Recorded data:
[Start of Attachment]

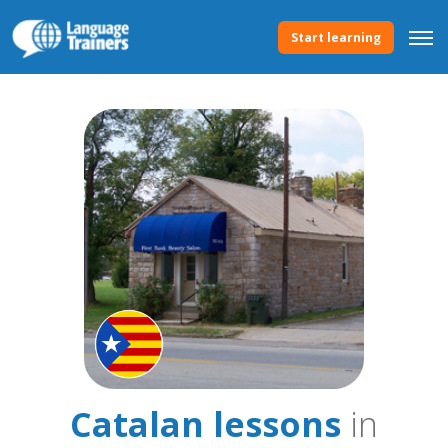
Start learning
Catalan lessons
in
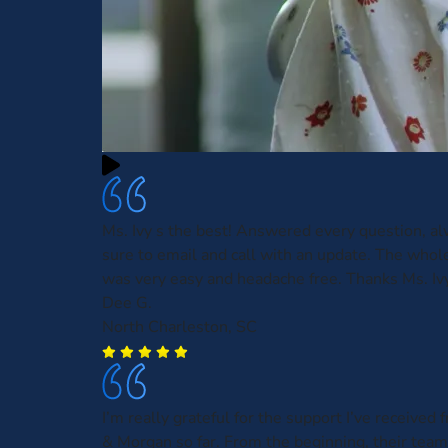
Ms. Ivy s the best! Answered every question, 
sure to email and call with an update. The whol
was very easy and headache free. Thanks Ms. Ivy
Dee G.
North Charleston, SC
I’m really grateful for the support I’ve receive
& Morgan so far. From the beginning, their tea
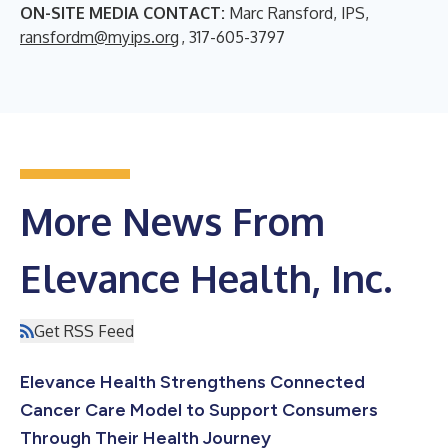
ON-SITE MEDIA CONTACT:
Marc Ransford, IPS,
ransfordm@myips.org
, 317-605-3797
More News From
Elevance Health, Inc.
Get RSS Feed
Elevance Health Strengthens Connected
Cancer Care Model to Support Consumers
Through Their Health Journey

[End of Attachment]

Instructions to follow - Using the records above, state how many lines contain "From"; a single number is the whole answer.

Exercise response - 2